Slow writing of tiff

Hello,

I work with 3D images, typically tiff files with many directories/slices. When saving these using gmic it takes a long while, minutes, to save the file in disk (400+ slices). If using compression then much longer, understandable. tiffcp does a very quick job writing and saving the file from slices, each on a file, with or without compression so I assume we don’t have a hardware/disk issue. Given that gmic uses libtiff, I assume, I would expect similar writing speeds, but this is not the case.

Is there any way to significantly speed up the tiff writing?

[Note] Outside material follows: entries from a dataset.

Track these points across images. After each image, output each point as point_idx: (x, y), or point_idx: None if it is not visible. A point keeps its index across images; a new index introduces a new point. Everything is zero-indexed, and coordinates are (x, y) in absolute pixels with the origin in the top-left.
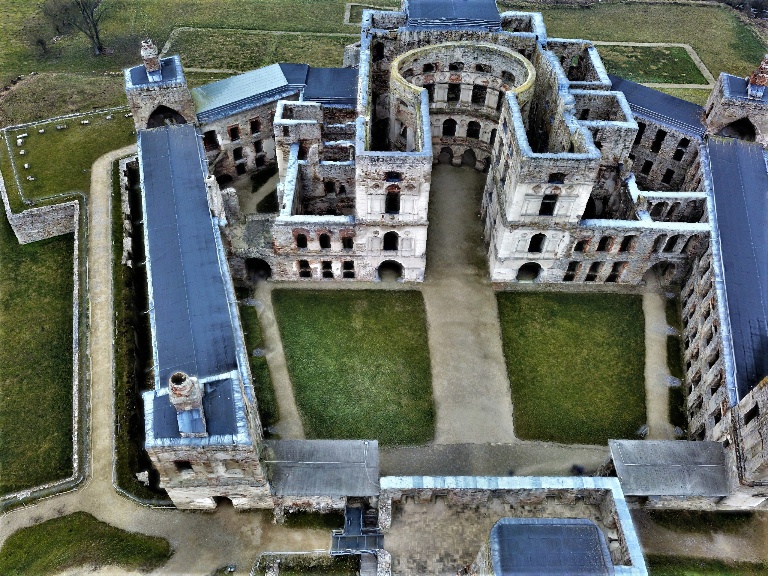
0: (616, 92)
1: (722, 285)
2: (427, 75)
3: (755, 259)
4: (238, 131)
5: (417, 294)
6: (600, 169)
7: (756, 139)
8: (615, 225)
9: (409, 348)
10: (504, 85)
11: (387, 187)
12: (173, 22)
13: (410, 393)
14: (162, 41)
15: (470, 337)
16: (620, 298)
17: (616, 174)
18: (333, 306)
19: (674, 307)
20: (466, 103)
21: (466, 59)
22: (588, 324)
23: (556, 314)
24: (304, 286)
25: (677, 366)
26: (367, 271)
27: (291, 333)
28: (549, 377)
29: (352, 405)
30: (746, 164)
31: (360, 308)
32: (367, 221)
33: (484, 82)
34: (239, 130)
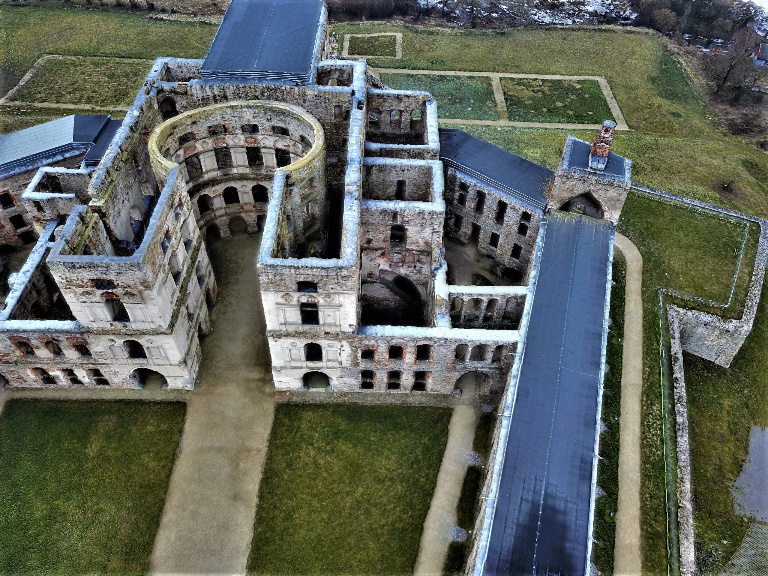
0: (433, 161)
1: (508, 422)
2: (216, 138)
3: (557, 386)
4: (11, 197)
5: (180, 407)
6: (413, 253)
7: (604, 216)
8: (401, 334)
9: (143, 485)
10: (305, 151)
11: (101, 294)
12: (42, 49)
13: (123, 552)
14: (23, 71)
15: (224, 469)
16: (425, 413)
17: (430, 260)
18: (72, 424)
19: (487, 426)
20: (272, 168)
21: (259, 120)
22: (375, 450)
23: (340, 436)
24: (48, 395)
25: (468, 512)
26: (121, 379)
27: (6, 463)
28: (304, 528)
29: (44, 570)
30: (584, 249)
31: (104, 427)
32: (94, 329)
33: (286, 146)
34: (11, 196)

Would I need to install gmic from source to achieve a speed up?

gmic: GREYC’s Magic for Image Computing: Command-line interface
Version 3.5.3
(https://gmic.eu)

Thanks for your help.
Alex

I’ve two question :

  • Have you compared the size of the files generated by gmic and tiffcp ? G’MIC tends to output float-valued tiff files as it works with float-valued images internally, and as soon as you apply a filter to your image, the chance you get a float-valued output file is high (and those are usually larger).
  • What are you doing with G’MIC before saving the tiff file ? Do you apply filters ?

Thanks.

Thanks David for the reply and questions.

I usually just use the quantization to adorn the tiff output, as in foo.tif,uint8 or foo.tif,uint16. In the past I also added compression, e.g. foo.tif,uint8,lzw but that was just taking too long to save the file. tiffcp generates smaller files but I usually use aggressive compression, e.g. tiffcp -c zip:p9, which I was not able to achieve with gmic and have not actually done any meaningful comparison.

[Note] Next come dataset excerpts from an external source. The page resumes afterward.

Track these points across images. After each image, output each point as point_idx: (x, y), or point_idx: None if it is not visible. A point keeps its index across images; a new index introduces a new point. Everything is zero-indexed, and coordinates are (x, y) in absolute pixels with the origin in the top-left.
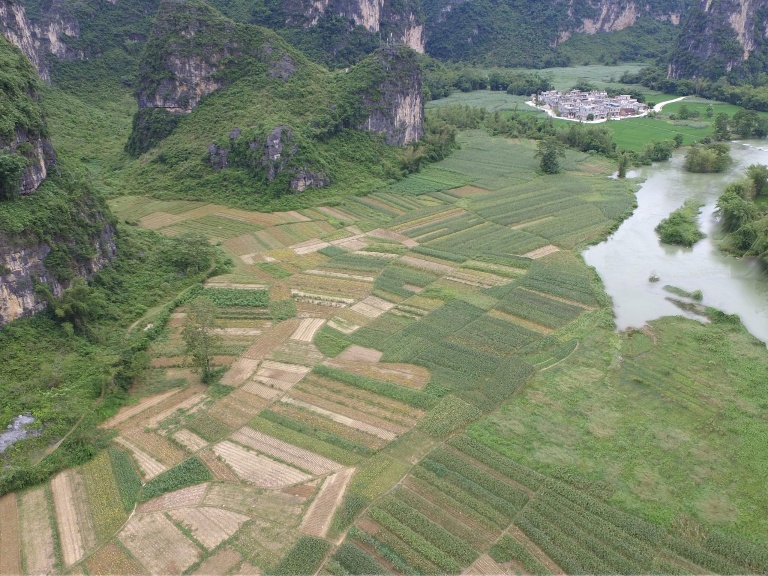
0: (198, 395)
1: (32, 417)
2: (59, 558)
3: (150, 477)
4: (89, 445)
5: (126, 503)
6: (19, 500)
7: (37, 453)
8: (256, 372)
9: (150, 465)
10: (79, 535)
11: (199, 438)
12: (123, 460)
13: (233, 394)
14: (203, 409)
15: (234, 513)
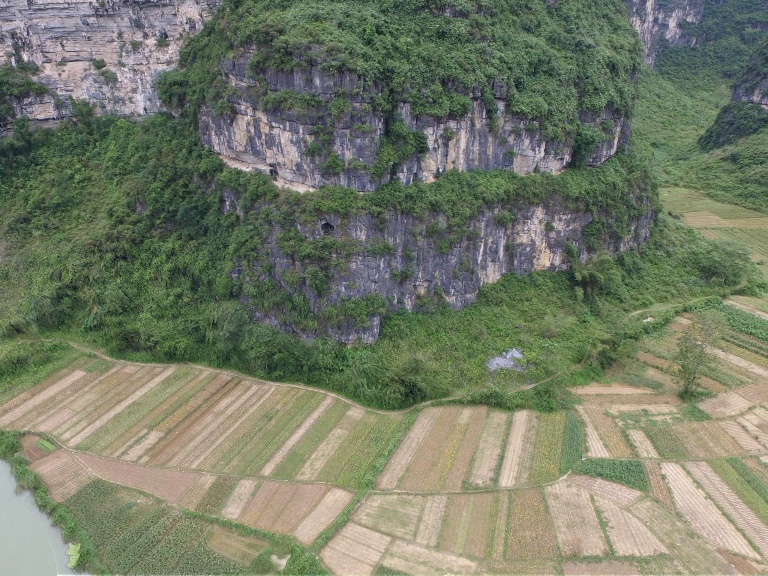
0: (669, 406)
1: (522, 354)
2: (496, 475)
3: (592, 455)
4: (554, 399)
5: (563, 465)
6: (488, 413)
7: (514, 384)
8: (744, 414)
9: (596, 445)
10: (517, 467)
11: (652, 447)
12: (576, 427)
13: (707, 423)
14: (668, 422)
15: (655, 537)
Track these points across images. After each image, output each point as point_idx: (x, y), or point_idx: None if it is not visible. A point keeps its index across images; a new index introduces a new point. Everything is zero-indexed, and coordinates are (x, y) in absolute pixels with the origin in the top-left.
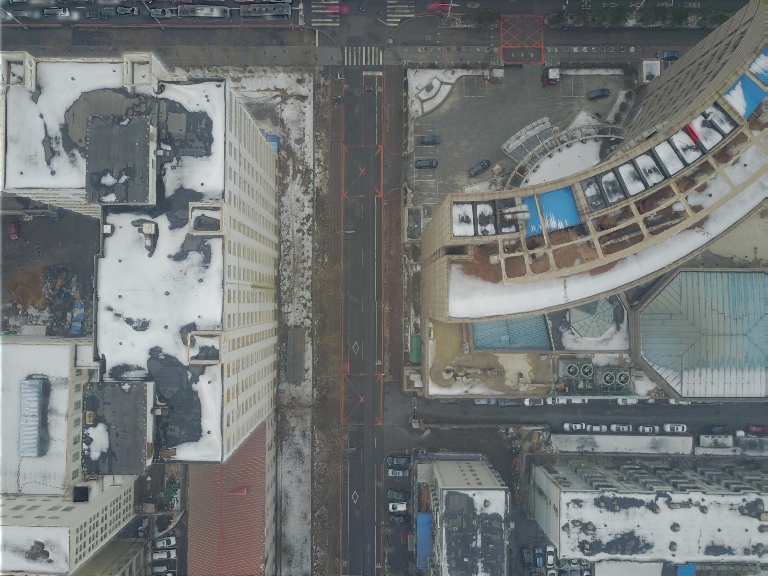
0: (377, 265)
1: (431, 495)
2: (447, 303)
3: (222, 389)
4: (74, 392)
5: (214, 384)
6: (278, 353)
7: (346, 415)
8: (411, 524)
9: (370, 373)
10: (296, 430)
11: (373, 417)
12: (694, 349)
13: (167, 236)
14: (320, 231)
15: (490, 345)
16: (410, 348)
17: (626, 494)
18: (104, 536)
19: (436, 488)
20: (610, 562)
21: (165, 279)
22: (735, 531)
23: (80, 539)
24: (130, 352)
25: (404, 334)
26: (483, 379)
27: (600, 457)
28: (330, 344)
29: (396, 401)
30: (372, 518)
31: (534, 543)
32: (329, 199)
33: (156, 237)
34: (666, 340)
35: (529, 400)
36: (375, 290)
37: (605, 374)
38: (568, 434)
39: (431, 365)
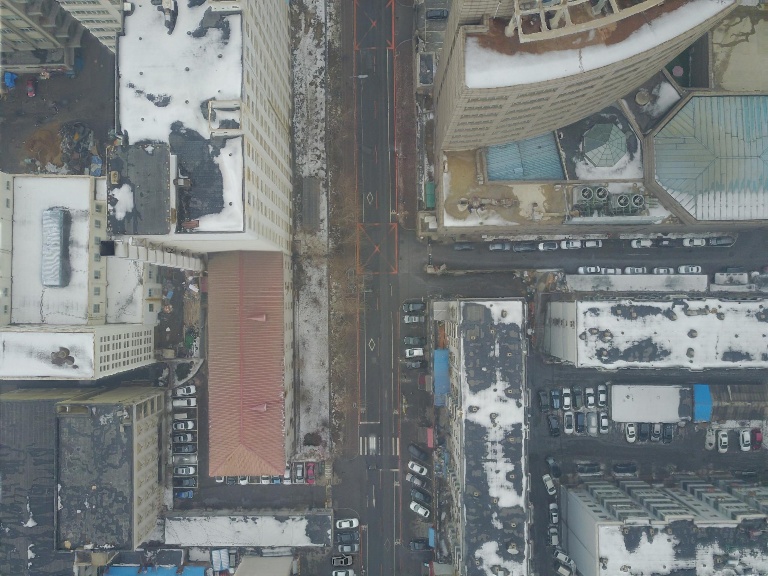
0: (390, 116)
1: (448, 324)
2: (463, 72)
3: (243, 160)
4: (94, 227)
5: (235, 157)
6: (293, 204)
7: (361, 264)
8: (428, 370)
9: (385, 222)
10: (312, 280)
11: (388, 266)
12: (708, 172)
13: (186, 13)
14: (333, 84)
15: (504, 177)
16: (424, 196)
17: (643, 302)
18: (126, 362)
19: (453, 316)
20: (627, 400)
21: (185, 55)
22: (752, 337)
23: (104, 350)
24: (152, 127)
25: (418, 181)
26: (498, 210)
27: (615, 293)
28: (345, 185)
29: (411, 250)
30: (389, 365)
31: (550, 386)
32: (341, 52)
33: (175, 15)
34: (680, 164)
35: (543, 245)
36: (388, 141)
37: (619, 196)
38: (583, 275)
39: (446, 197)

There are multiple types of operations including filtering, e.g. normalize_local. I don’t recall the slow writing being specific to the types of operations executed. I will be happy to do tests you recommend to track that behavior or any other that can be useful.

Below is a timing comparison between tiffcp and gmic, no filtering or other operation in gmic before saving the desired range of slices from a large tiff stack.

tiffcp operates on single slices saved by gmic so there should be an extra time added to tiffcp to account for I/O from gmic to save the desired stack slices, which are ‘4.742u 1.091s 0:06.33 92.1% 0+0k 0+590400io 0pf+0w’. Removing the ‘uint8’ adornation below (input is already 8-bit quantized) does not help, gmic timing is then 157.425u 2.196s 2:40.56. For this test gmic is almost 38x slower than tiffcp.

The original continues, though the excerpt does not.